Problem to solve.
The data below has to be returned exactly, down to the last character.

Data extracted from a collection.
────
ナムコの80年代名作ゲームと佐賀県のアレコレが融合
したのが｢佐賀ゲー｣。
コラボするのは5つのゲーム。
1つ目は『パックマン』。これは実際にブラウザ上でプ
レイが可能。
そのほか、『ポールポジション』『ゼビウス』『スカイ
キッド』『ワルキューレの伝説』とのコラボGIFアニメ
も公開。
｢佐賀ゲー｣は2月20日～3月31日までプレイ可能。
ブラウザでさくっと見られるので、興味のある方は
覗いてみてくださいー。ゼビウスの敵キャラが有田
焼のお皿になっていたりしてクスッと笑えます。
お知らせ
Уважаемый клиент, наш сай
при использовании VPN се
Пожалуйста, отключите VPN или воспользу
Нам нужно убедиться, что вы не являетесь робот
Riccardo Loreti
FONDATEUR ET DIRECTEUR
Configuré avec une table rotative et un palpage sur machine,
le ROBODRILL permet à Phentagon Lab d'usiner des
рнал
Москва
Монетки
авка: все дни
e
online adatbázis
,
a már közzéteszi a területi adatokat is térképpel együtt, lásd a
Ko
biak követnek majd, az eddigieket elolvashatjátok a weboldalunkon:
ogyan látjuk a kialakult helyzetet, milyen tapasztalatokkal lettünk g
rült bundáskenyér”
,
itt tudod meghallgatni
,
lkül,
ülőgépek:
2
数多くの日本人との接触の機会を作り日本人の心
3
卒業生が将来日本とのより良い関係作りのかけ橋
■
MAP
────
Task solution.
ナムコの80年代名作ゲームと佐賀県のアレコレが融合
したのが｢佐賀ゲー｣。
コラボするのは5つのゲーム。
1つ目は『パックマン』。これは実際にブラウザ上でプ
レイが可能。
そのほか、『ポールポジション』『ゼビウス』『スカイ
キッド』『ワルキューレの伝説』とのコラボGIFアニメ
も公開。
｢佐賀ゲー｣は2月20日～3月31日までプレイ可能。
ブラウザでさくっと見られるので、興味のある方は
覗いてみてくださいー。ゼビウスの敵キャラが有田
焼のお皿になっていたりしてクスッと笑えます。
お知らせ
Уважаемый клиент, наш сай
при использовании VPN се
Пожалуйста, отключите VPN или воспользу
Нам нужно убедиться, что вы не являетесь робот
Riccardo Loreti
FONDATEUR ET DIRECTEUR
Configuré avec une table rotative et un palpage sur machine,
le ROBODRILL permet à Phentagon Lab d'usiner des
рнал
Москва
Монетки
авка: все дни
e
online adatbázis
,
a már közzéteszi a területi adatokat is térképpel együtt, lásd a
Ko
biak követnek majd, az eddigieket elolvashatjátok a weboldalunkon:
ogyan látjuk a kialakult helyzetet, milyen tapasztalatokkal lettünk g
rült bundáskenyér”
,
itt tudod meghallgatni
,
lkül,
ülőgépek:
2
数多くの日本人との接触の機会を作り日本人の心
3
卒業生が将来日本とのより良い関係作りのかけ橋
■
MAP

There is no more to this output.